A dollop of ghee can transform any dish. From everyone’s favourite parathas to our halwas and from the dals to even biscuits. It’s been a staple in India for centuries and even the rest of the world has gotten the wind of its health benefits. The deliciousness that it adds to each recipe is something no one can ever get enough of! It’s made by heating up malai to a point where the milk solids and liquid fats get separated. The milk solids are removed and you get fragrant and delicious ghee that makes you want to lick your fingers clean.
Ghee has, recently, been coined as a superfood and for good reasons. The health benefits of this clarified butter are countless. It’s lactose-free, casein-free and packed with fat-soluble vitamins. With a richer and nuttier flavour, ghee has been used as cooking oil since the dawn of Indian civilization.
According to ayurvedic practices, ghee is great as a warmer during winters. You will be surprised to know this but ingesting ghee keeps you warm from within and also soothes the clogged nose. It’s a great source of energy and keeps your heart healthy and fit. With other benefits like improving digestive health, strengthening bones, and relieving inflammation; it’s a must-have ingredient in your kitchen.
Other than that, ghee is also great for your skin as well as hair. It’s been a staple in the skin and beauty field as it provides all the nourishment that your skin and hair need.
How to make ghee at home
Making ghee at home might seem like a tedious task but if you weight out the pros and cons, pros will definitely win.
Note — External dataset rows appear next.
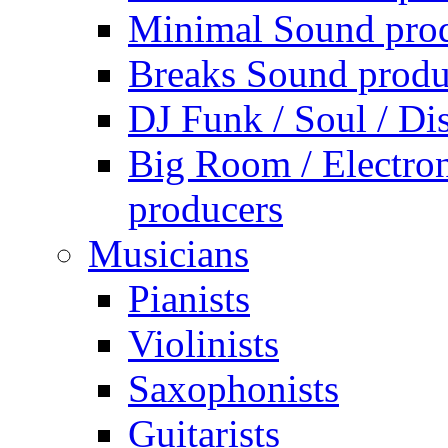
Minimal Sound pro
Breaks Sound produ
DJ Funk / Soul / Di
Big Room / Electro
producers
Musicians
Pianists
Violinists
Saxophonists
Guitarists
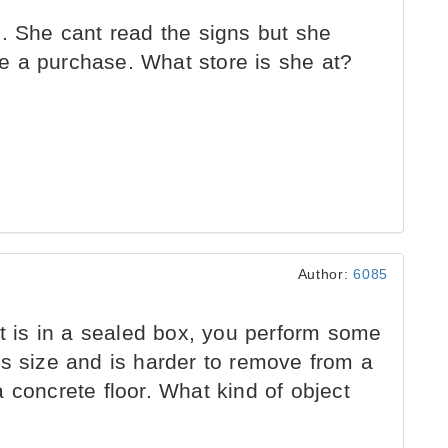
. She cant read the signs but she
e a purchase. What store is she at?
Author:
6085
at is in a sealed box, you perform some
ts size and is harder to remove from a
 concrete floor. What kind of object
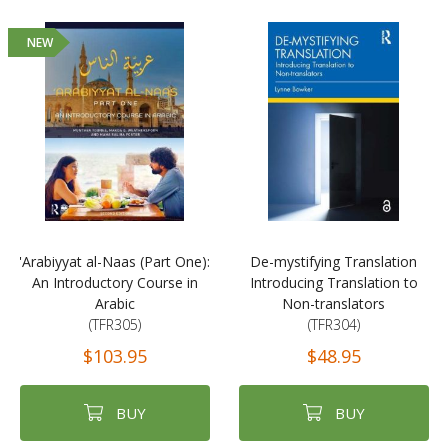
NEW
'Arabiyyat al-Naas (Part One):
De-mystifying Translation
An Introductory Course in
Introducing Translation to
Arabic
Non-translators
(TFR305)
(TFR304)
$103.95
$48.95
BUY
BUY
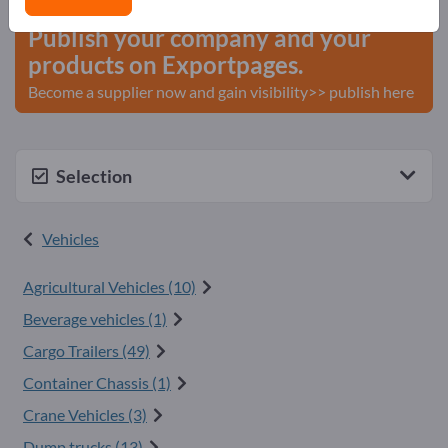
Publish your company and your
products on Exportpages.
Become a supplier now and gain visibility>> publish here
Selection
Vehicles
Agricultural Vehicles (10)
Beverage vehicles (1)
Cargo Trailers (49)
Container Chassis (1)
Crane Vehicles (3)
Dump trucks (13)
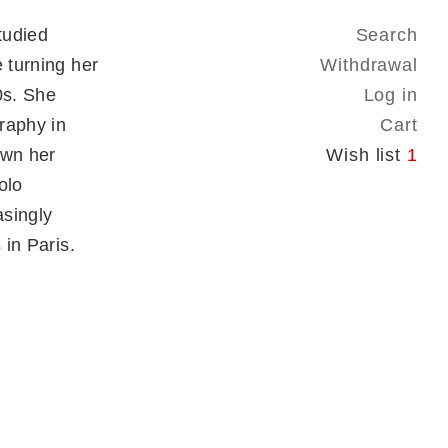
tudied
Search
 turning her
Withdrawal
0s. She
Log in
raphy in
Cart
own her
Wish list
1
olo
asingly
 in Paris.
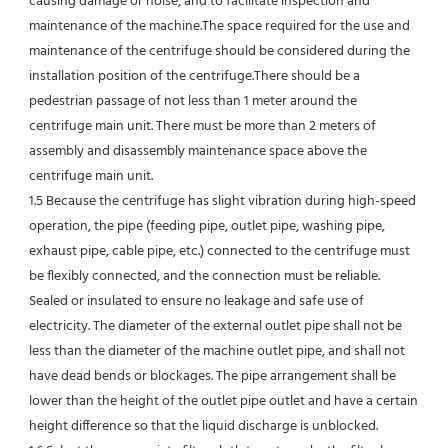
causing damage or noise, and to facilitate inspection and 
maintenance of the machine.The space required for the use and 
maintenance of the centrifuge should be considered during the 
installation position of the centrifuge.There should be a 
pedestrian passage of not less than 1 meter around the 
centrifuge main unit. There must be more than 2 meters of 
assembly and disassembly maintenance space above the 
centrifuge main unit.
1.5 Because the centrifuge has slight vibration during high-speed 
operation, the pipe (feeding pipe, outlet pipe, washing pipe, 
exhaust pipe, cable pipe, etc.) connected to the centrifuge must 
be flexibly connected, and the connection must be reliable.
Sealed or insulated to ensure no leakage and safe use of 
electricity. The diameter of the external outlet pipe shall not be 
less than the diameter of the machine outlet pipe, and shall not 
have dead bends or blockages. The pipe arrangement shall be 
lower than the height of the outlet pipe outlet and have a certain 
height difference so that the liquid discharge is unblocked.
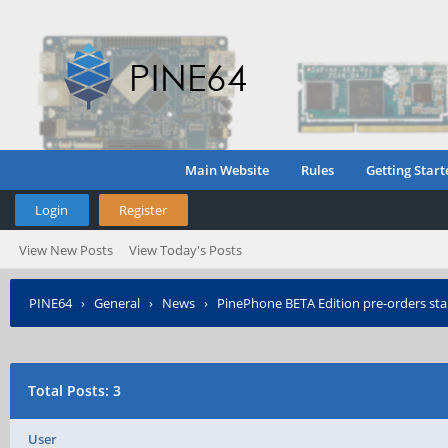
Main Website
Rules
Getting Start
Login
Register
View New Posts
View Today's Posts
PINE64
›
General
›
News
›
PinePhone BETA Edition pre-orders sta
Total Posts: 3
User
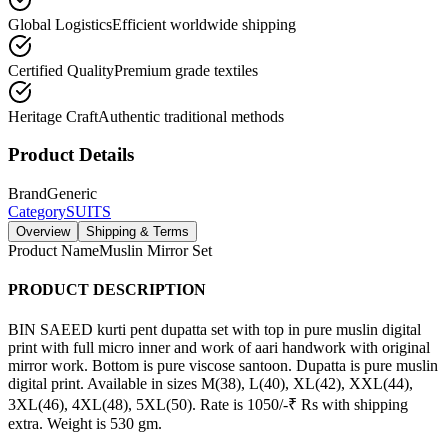
Global Logistics
Efficient worldwide shipping
Certified Quality
Premium grade textiles
Heritage Craft
Authentic traditional methods
Product Details
Brand
Generic
Category
SUITS
Overview
Shipping & Terms
Product Name
Muslin Mirror Set
PRODUCT DESCRIPTION
BIN SAEED kurti pent dupatta set with top in pure muslin digital
print with full micro inner and work of aari handwork with original
mirror work. Bottom is pure viscose santoon. Dupatta is pure muslin
digital print. Available in sizes M(38), L(40), XL(42), XXL(44),
3XL(46), 4XL(48), 5XL(50). Rate is 1050/-₹ Rs with shipping
extra. Weight is 530 gm.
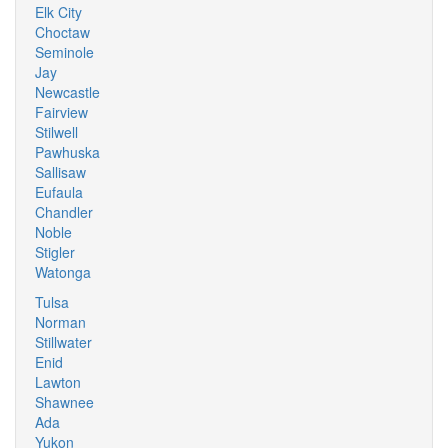
Elk City
Choctaw
Seminole
Jay
Newcastle
Fairview
Stilwell
Pawhuska
Sallisaw
Eufaula
Chandler
Noble
Stigler
Watonga
Tulsa
Norman
Stillwater
Enid
Lawton
Shawnee
Ada
Yukon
It gives you a healthier and unprocessed item that will benefit your overall health and help you lead a healthier lifestyle.
Collect milk cream or malai in a container and keep it in the freezer. When you have enough malai, take it out of the freezer and allow it to come down at room temperature.
When it’s at the right temperature, add curd to the mixture and leave it to set overnight.
The next morning, add the malai to a food processor or whisker and add a cup of cold water along with a couple of ice cubes.
Whisk the mixture until the butter separates from the milk and collects together. (Optional: Add chat masala, salt and pepper for added flavour)
Wash the collected butter with ice cold water several times. When the washed water turns out clean, then stop the process. This is done to separate the milk solids from butter.
Now, take a kadhai and put it over low flame and add the white butter to it. As the butter melts, bubbles will start to form. Keep stirring the liquid till ghee starts floating on top.
Use a strainer to separate the solid fats and ghee. Transfer the ghee to an airtight container and enjoy the delicious pure ghee!